Single by Bastille

from the album Doom Days
- Released: 2 May 2019
- Recorded: 2018
- Genre: Indie pop
- Length: 3:12
- Label: Virgin
- Songwriter(s): Dan Smith
- Producer(s): Smith; Daniel Priddy; Mark Crew;

Bastille singles chronology
| "Doom Days" (2019) | "Joy" (2019) | "Those Nights" (2019) |

= Joy (Bastille song) =

"Joy" is a song by English indie pop band Bastille. It was released on 2 May 2019 as the third single from their third studio album, Doom Days (2019). The song was written by Dan Smith, who handled the production along with Mark Crew and Daniel Priddy.

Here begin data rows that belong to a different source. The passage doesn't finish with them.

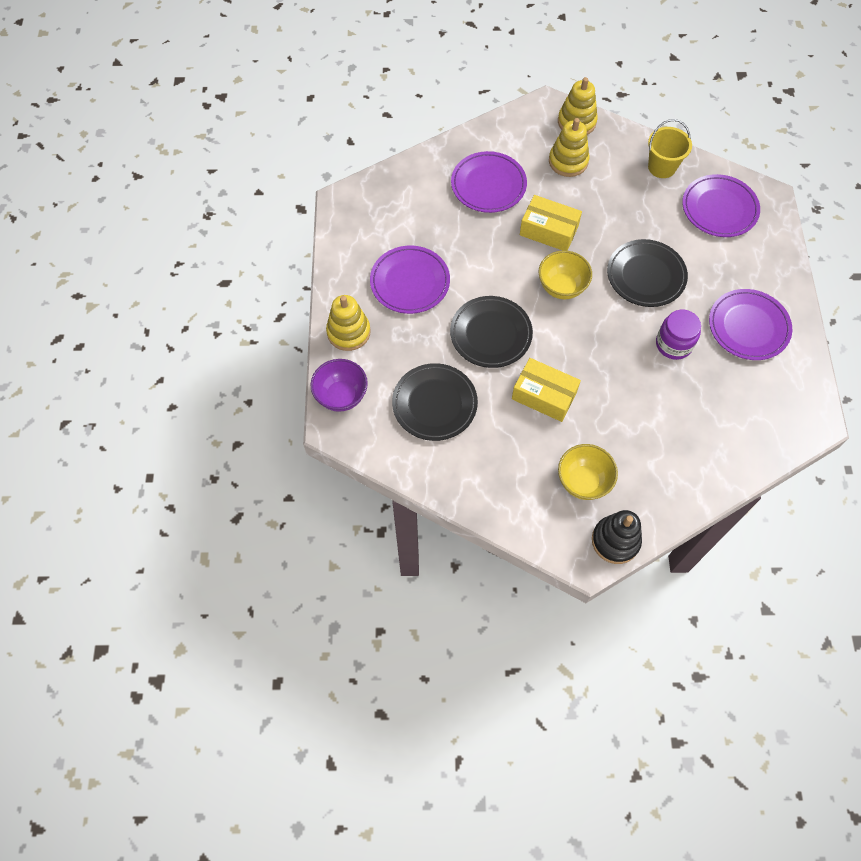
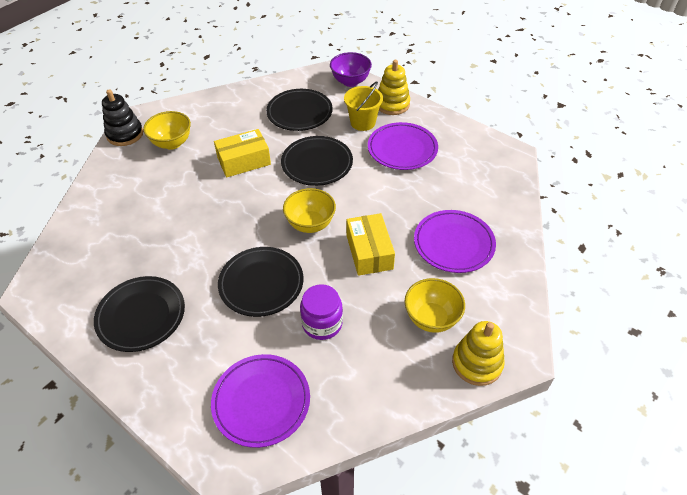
camera: 130 degrees right, 15 degrees down
yellow box [520,195,582,251] -> yellow box turned 75 degrees counterclockwise [346,213,395,276]
yellow stacking toy [549,118,589,177] -> yellow bowl [405,278,465,333]
yellow bucket [648,119,692,178] -> yellow bucket moved to [344,81,383,131]
purple jar [656,310,701,360] -> purple jar moved to [300,284,343,340]
purple plate [709,289,792,360] -> black plate [94,276,185,352]

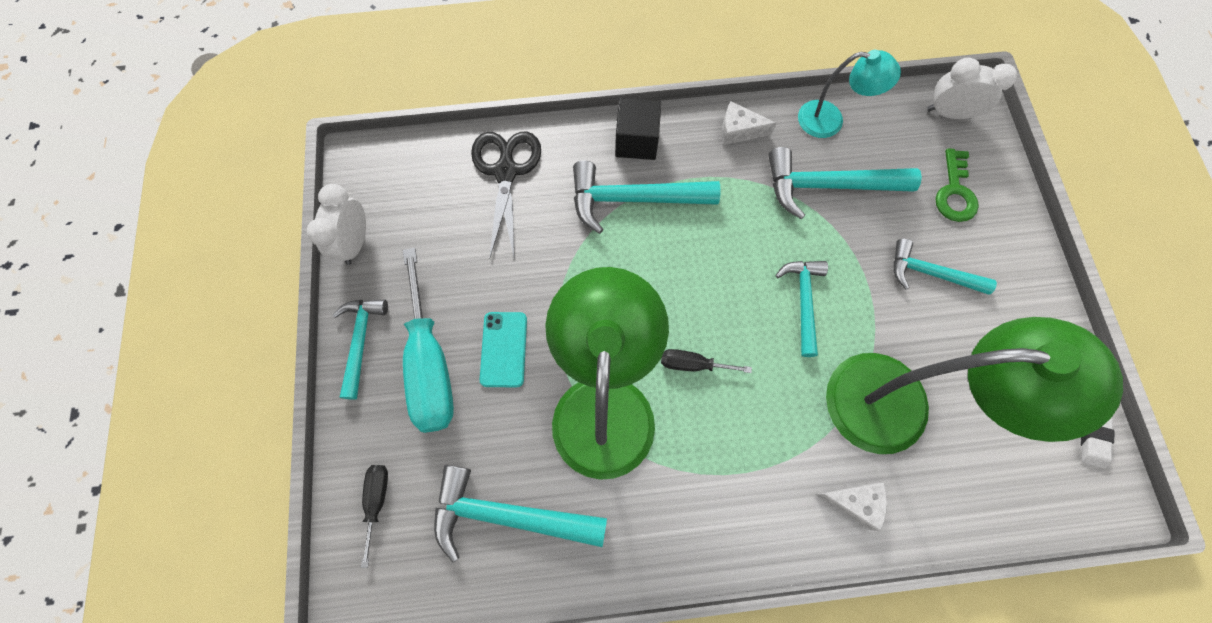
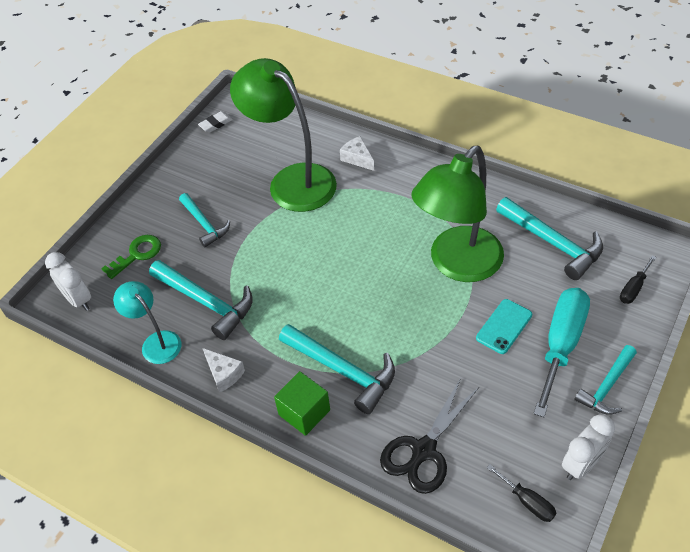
camera: 140 degrees left, 20 degrees down
black cube [615,98,661,160] -> green cube [274,371,330,436]
black screwdriver [661,349,752,373] -> black screwdriver moved to [487,465,556,522]
turquoise hammer [775,261,828,357] -> none

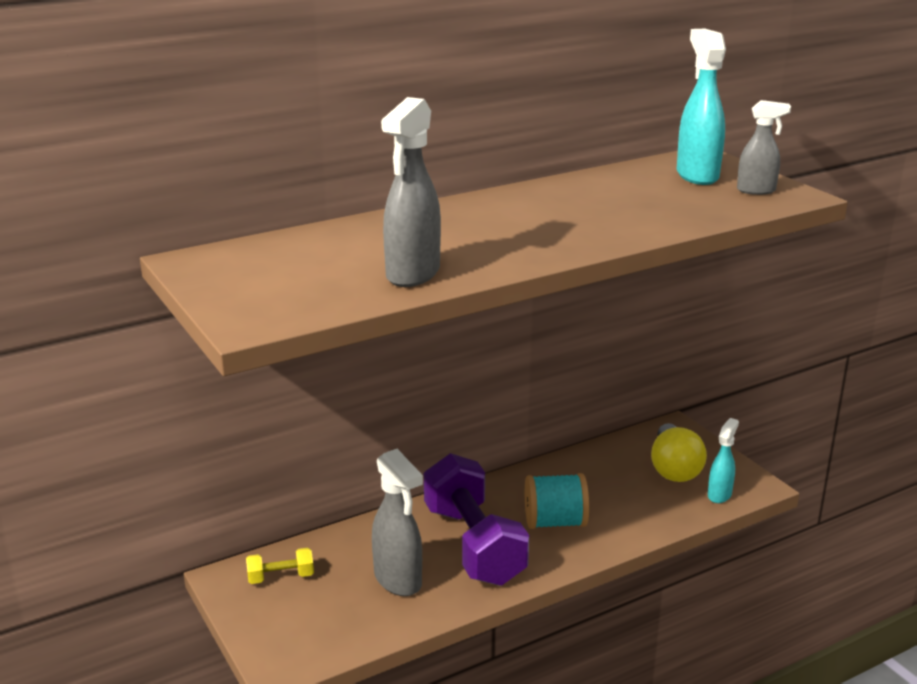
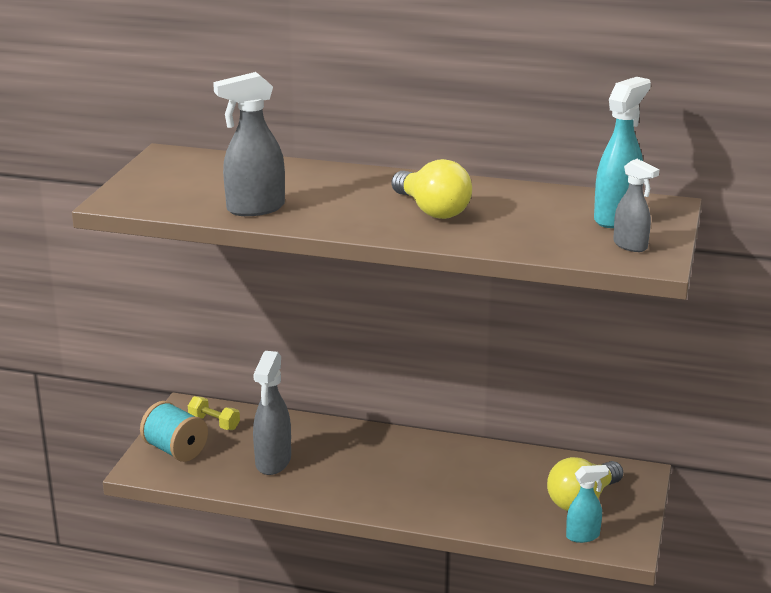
camera: 45 degrees right, 0 degrees up
purple dumbbell [424,453,529,586] -> none
turquoise spool [525,473,589,529] -> turquoise spool moved to [140,401,208,462]
none -> yellow light bulb [391,159,472,219]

The song features backing vocals from singer Bim Amoako.

==Live performances==
On 7 June 2019, Bastille performed the song on The Graham Norton Show.

==Music video==
A music video to accompany the release of "Joy" was first released onto YouTube on 30 May 2019 at a total length of three minutes and twenty seconds. In a press release, Smith said, "This video looks at the things that bring us joy, when we think no one's looking. Things that are done secretly, maybe compulsively, that we wouldn't want other people to see. What seems strange and unthinkable to one person might bring pleasure to someone else. It’s fascinating that most people have a version of themselves they want to show in public – at work or online – and a version they don’t. We wanted to show it all."

==Charts==

===Weekly charts===

| Chart (2019) | Peak position |
|---|---|
| Belgium (Ultratop 50 Flanders) | 24 |
| Belgium (Ultratip Bubbling Under Wallonia) | 24 |
| Canada Rock (Billboard) | 50 |
| China Airplay/FL (Billboard) | 49 |
| Czech Republic (Rádio – Top 100) | 47 |
| Ireland (IRMA) | 55 |
| Netherlands (Dutch Top 40) | 28 |
| New Zealand Hot Singles (RMNZ) | 33 |
| Scotland (OCC) | 25 |
| UK Singles (OCC) | 46 |
| US Adult Alternative Songs (Billboard) | 17 |
| US Alternative Airplay (Billboard) | 10 |
| US Hot Rock & Alternative Songs (Billboard) | 12 |
| US Rock Airplay (Billboard) | 11 |

===Year-end charts===

| Chart (2019) | Position |
|---|---|
| Belgium (Ultratop Flanders) | 84 |
| US Alternative Songs (Billboard) | 38 |
| US Hot Rock Songs (Billboard) | 49 |
| US Rock Airplay Songs (Billboard) | 45 |

==Certifications==

| Region | Certification | Certified units/sales |
| United Kingdom (BPI) | Silver | 200,000^{‡} |
^{‡} Sales+streaming figures based on certification alone.